The research, which surveyed 477 employers responsible for more than 620 pension schemes, also found that 81% of respondents are concerned about the amount they are spending on pensions.

The research also found:

  • 43% of respondents aim to spend 6% or less of payroll on pensions.
  • 13% of respondents believe that if pensions were taxed like individual savings accounts (Isas), with a top-up from government during accumulation, pension saving would be boosted.
  • 82% of respondents expect that the typical age of retirement will be 66-67 by 2020, and 36% expect the typical age to rise to 68-69 by 2028.
  • 20% of respondents who currently run defined benefit (DB) pension schemes open to future accrual, say they will close their scheme following contracting-out ending in April 2016.
  • 85% of respondents would like the government to establish an Independent Pensions Commission to make periodic recommendations on pension policies.
  • 70% either support or see value in the government encouraging employers with small defined contribution (DC) arrangements to merge into larger multi-employer schemes.

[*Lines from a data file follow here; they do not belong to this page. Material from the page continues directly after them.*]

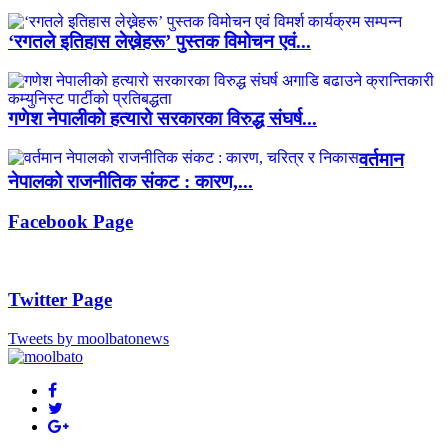
‘रगतले इतिहास लेख्नेहरू’ पुस्तक विमोचन एवं...
गणेश नेपालीको हत्यारो सरकारका विरुद्ध संघर्ष...
वर्तमान
नेपालको राजनीतिक संकट : कारण,...
Facebook Page
Twitter Page
Tweets by moolbatonews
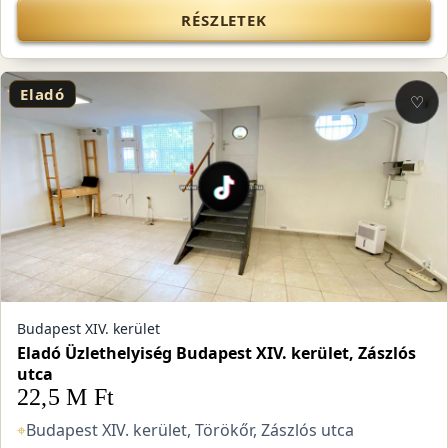
RÉSZLETEK
Eladó
♡
Budapest XIV. kerület
Eladó Üzlethelyiség Budapest XIV. kerület, Zászlós
utca
22,5 M Ft
⌖
Budapest XIV. kerület, Törökőr, Zászlós utca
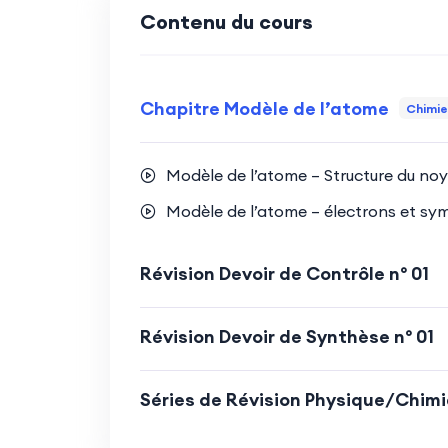
Contenu du cours
Chapitre Modèle de l’atome
Chimie
Modèle de l’atome – Structure du no
Modèle de l’atome – électrons et sy
Révision Devoir de Contrôle n° 01
Révision Devoir de Synthèse n° 01
Séries de Révision Physique/Chimi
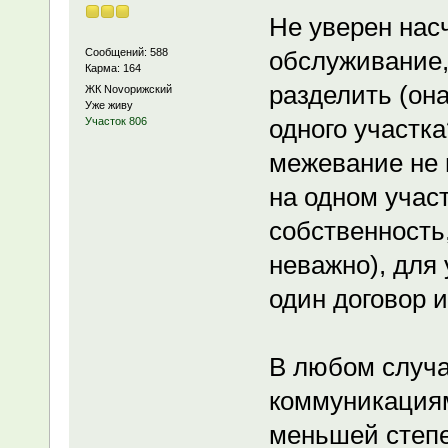
Не уверен нас
Сообщений: 588
обслуживание,
Карма: 164
разделить (она
ЖК Novoрижский
Уже живу
одного участк
Участок 806
межевание не 
на одном участ
собственность,
неважно), для
один договор и
В любом случа
коммуникациям
меньшей степен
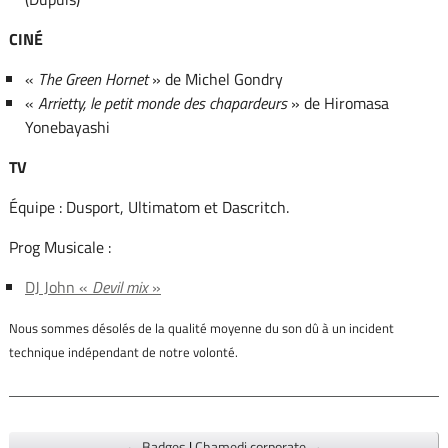
CINÉ
«
The Green Hornet
» de Michel Gondry
«
Arrietty, le petit monde des chapardeurs
» de Hiromasa
Yonebayashi
TV
Équipe : Dusport, Ultimatom et Dascritch.
Prog Musicale :
DJ John «
Devil mix
»
Nous sommes désolés de la qualité moyenne du son dû à un incident
technique indépendant de notre volonté.
← Badges
|
Chamedi corporate →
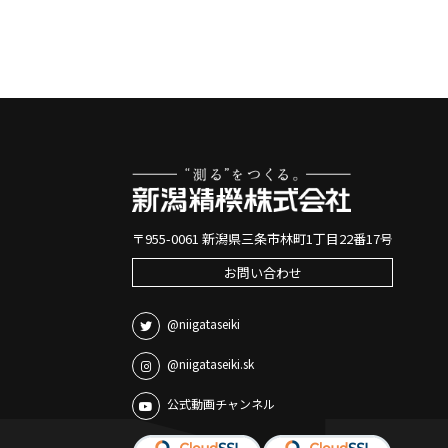
〒955-0061 新潟県三条市林町1丁目22番17号
お問い合わせ
@niigataseiki
@niigataseiki.sk
公式動画チャンネル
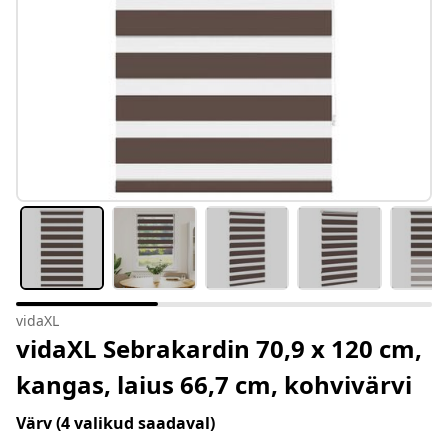
vidaXL
vidaXL Sebrakardin 70,9 x 120 cm,
kangas, laius 66,7 cm, kohvivärvi
Värv
(4 valikud saadaval)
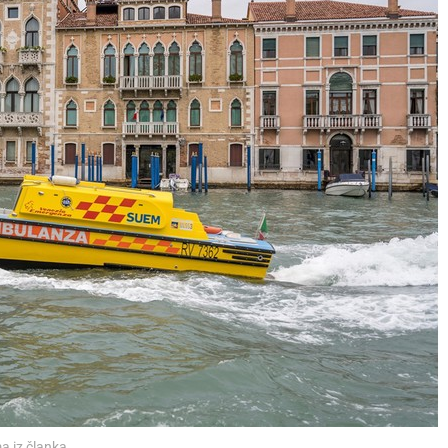
a iz članka.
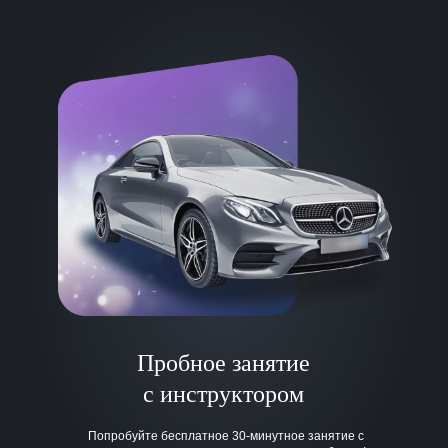
Пробное занятие
с инструктором
Попробуйте бесплатное 30-минутное занятие с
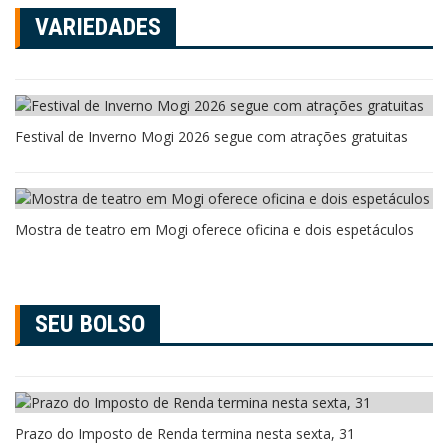
VARIEDADES
Festival de Inverno Mogi 2026 segue com atrações gratuitas
Mostra de teatro em Mogi oferece oficina e dois espetáculos
SEU BOLSO
Prazo do Imposto de Renda termina nesta sexta, 31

David Fairs, chairman of the Association of Consulting Actuaries, said: “In assessing the challenges ahead, we believe the government needs to have a joined-up strategy ready to address the potential danger of rising opt-outs as employers, particularly small and micro-employers, and their employees react to the increase in minimum contributions in now April 2018 and 2019.

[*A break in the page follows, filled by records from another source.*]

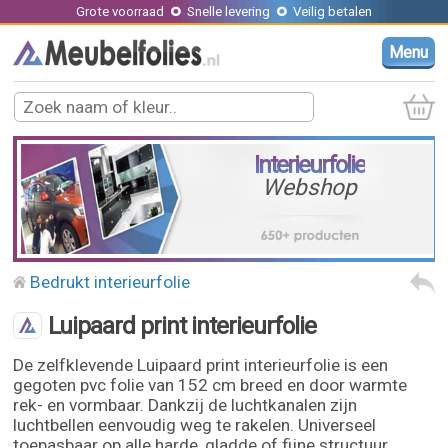
Grote voorraad
Snelle levering
Veilig betalen
Menu
Interieurfolie
Webshop
Bedrukt interieurfolie
Luipaard print interieurfolie
De zelfklevende Luipaard print interieurfolie is een
gegoten pvc folie van 152 cm breed en door warmte
rek- en vormbaar. Dankzij de luchtkanalen zijn
luchtbellen eenvoudig weg te rakelen. Universeel
toepasbaar op alle harde, gladde of fijne structuur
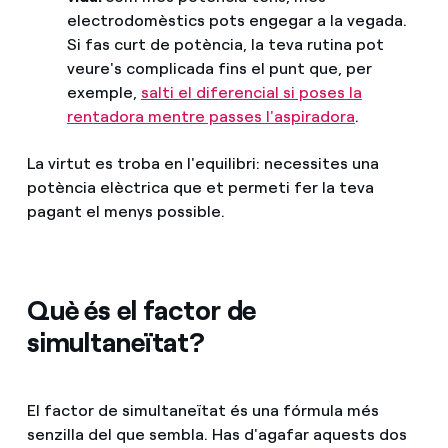
electrodomèstics pots engegar a la vegada.
Si fas curt de potència, la teva rutina pot
veure's complicada fins el punt que, per
exemple,
salti el diferencial si poses la
rentadora mentre passes l'aspiradora
.
La virtut es troba en l'equilibri: necessites una
potència elèctrica que et permeti fer la teva
pagant el menys possible.
Què és el factor de
simultaneïtat?
El factor de simultaneïtat és una fórmula més
senzilla del que sembla. Has d'agafar aquests dos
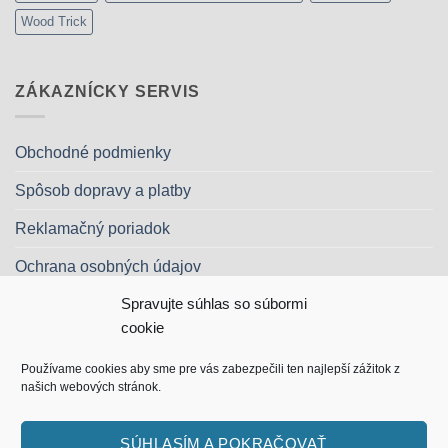
Wood Trick
ZÁKAZNÍCKY SERVIS
Obchodné podmienky
Spôsob dopravy a platby
Reklamačný poriadok
Ochrana osobných údajov
Spravujte súhlas so súbormi
Kontakt
cookie
Používame cookies aby sme pre vás zabezpečili ten najlepší zážitok z
našich webových stránok.
Apple
Google
MasterCard
Visa
Dinners
Discover
Maes
Pay
Pay
Club
Visa
SÚHLASÍM A POKRAČOVAŤ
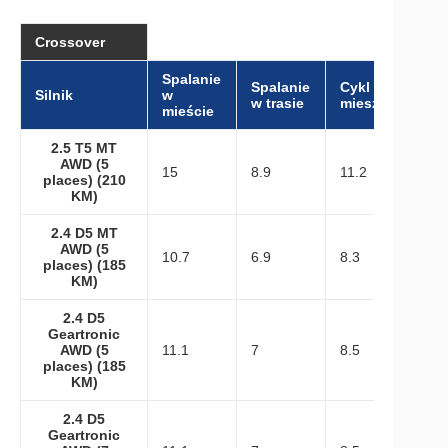
Crossover
Spalanie
Spalanie
Cykl
Silnik
w
w trasie
mieszany
mieście
2.5 T5 MT
AWD (5
15
8.9
11.2
places) (210
KM)
2.4 D5 MT
AWD (5
10.7
6.9
8.3
places) (185
KM)
2.4 D5
Geartronic
AWD (5
11.1
7
8.5
places) (185
KM)
2.4 D5
Geartronic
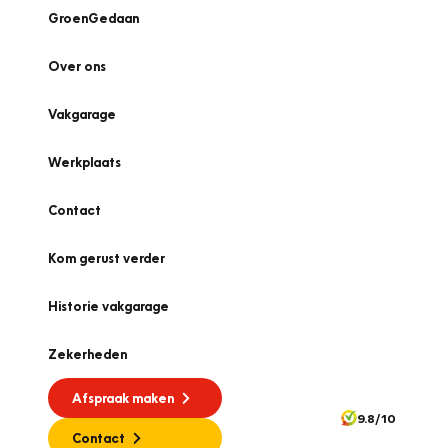
GroenGedaan
Over ons
Vakgarage
Werkplaats
Contact
Kom gerust verder
Historie vakgarage
Zekerheden
Afspraak maken
9.8/10
Contact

“For the majority of employers this is still shortly after their staging date for auto-enrolment and lands in the middle of sizeable projected increases in the living wage. And, importantly, as this report points out, there needs to be a great deal of care taken before further pension tax changes are made; any reform must genuinely simplify the regime for both employers and employees and, above all, must genuinely incentivise pension saving as opposed to simply raising tax revenues."